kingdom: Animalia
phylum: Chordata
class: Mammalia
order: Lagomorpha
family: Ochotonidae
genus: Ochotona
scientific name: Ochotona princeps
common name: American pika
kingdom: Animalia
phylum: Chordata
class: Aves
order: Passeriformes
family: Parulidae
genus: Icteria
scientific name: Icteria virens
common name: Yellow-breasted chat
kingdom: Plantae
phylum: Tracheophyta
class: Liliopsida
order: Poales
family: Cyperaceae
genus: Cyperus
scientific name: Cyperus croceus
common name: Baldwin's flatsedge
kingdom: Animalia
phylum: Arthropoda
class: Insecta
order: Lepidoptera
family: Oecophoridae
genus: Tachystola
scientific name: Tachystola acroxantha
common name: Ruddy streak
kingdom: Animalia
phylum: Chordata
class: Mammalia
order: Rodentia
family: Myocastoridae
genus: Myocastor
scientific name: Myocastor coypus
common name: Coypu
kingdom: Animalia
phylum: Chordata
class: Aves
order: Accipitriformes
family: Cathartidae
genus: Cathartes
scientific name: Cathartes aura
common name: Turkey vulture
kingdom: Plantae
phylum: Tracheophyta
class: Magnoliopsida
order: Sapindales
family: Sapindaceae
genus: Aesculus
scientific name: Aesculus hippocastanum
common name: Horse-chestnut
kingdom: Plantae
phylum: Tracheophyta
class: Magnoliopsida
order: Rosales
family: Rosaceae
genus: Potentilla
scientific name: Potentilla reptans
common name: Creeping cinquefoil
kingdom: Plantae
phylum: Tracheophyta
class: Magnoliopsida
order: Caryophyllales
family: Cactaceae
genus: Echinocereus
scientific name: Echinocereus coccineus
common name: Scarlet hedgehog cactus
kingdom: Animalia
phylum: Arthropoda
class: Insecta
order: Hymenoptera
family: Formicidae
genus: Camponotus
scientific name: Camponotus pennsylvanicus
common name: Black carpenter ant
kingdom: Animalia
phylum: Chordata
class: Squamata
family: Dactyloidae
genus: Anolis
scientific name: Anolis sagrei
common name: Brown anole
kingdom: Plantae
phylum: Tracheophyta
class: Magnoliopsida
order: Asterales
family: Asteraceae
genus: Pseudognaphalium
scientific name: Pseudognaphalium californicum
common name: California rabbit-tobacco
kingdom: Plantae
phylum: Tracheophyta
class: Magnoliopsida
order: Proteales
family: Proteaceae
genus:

**PROMPT:** Copy out all of the lines above word for word, keeping their order.

**EXERCISE SOLUTION:**
kingdom: Animalia
phylum: Chordata
class: Mammalia
order: Lagomorpha
family: Ochotonidae
genus: Ochotona
scientific name: Ochotona princeps
common name: American pika
kingdom: Animalia
phylum: Chordata
class: Aves
order: Passeriformes
family: Parulidae
genus: Icteria
scientific name: Icteria virens
common name: Yellow-breasted chat
kingdom: Plantae
phylum: Tracheophyta
class: Liliopsida
order: Poales
family: Cyperaceae
genus: Cyperus
scientific name: Cyperus croceus
common name: Baldwin's flatsedge
kingdom: Animalia
phylum: Arthropoda
class: Insecta
order: Lepidoptera
family: Oecophoridae
genus: Tachystola
scientific name: Tachystola acroxantha
common name: Ruddy streak
kingdom: Animalia
phylum: Chordata
class: Mammalia
order: Rodentia
family: Myocastoridae
genus: Myocastor
scientific name: Myocastor coypus
common name: Coypu
kingdom: Animalia
phylum: Chordata
class: Aves
order: Accipitriformes
family: Cathartidae
genus: Cathartes
scientific name: Cathartes aura
common name: Turkey vulture
kingdom: Plantae
phylum: Tracheophyta
class: Magnoliopsida
order: Sapindales
family: Sapindaceae
genus: Aesculus
scientific name: Aesculus hippocastanum
common name: Horse-chestnut
kingdom: Plantae
phylum: Tracheophyta
class: Magnoliopsida
order: Rosales
family: Rosaceae
genus: Potentilla
scientific name: Potentilla reptans
common name: Creeping cinquefoil
kingdom: Plantae
phylum: Tracheophyta
class: Magnoliopsida
order: Caryophyllales
family: Cactaceae
genus: Echinocereus
scientific name: Echinocereus coccineus
common name: Scarlet hedgehog cactus
kingdom: Animalia
phylum: Arthropoda
class: Insecta
order: Hymenoptera
family: Formicidae
genus: Camponotus
scientific name: Camponotus pennsylvanicus
common name: Black carpenter ant
kingdom: Animalia
phylum: Chordata
class: Squamata
family: Dactyloidae
genus: Anolis
scientific name: Anolis sagrei
common name: Brown anole
kingdom: Plantae
phylum: Tracheophyta
class: Magnoliopsida
order: Asterales
family: Asteraceae
genus: Pseudognaphalium
scientific name: Pseudognaphalium californicum
common name: California rabbit-tobacco
kingdom: Plantae
phylum: Tracheophyta
class: Magnoliopsida
order: Proteales
family: Proteaceae
genus:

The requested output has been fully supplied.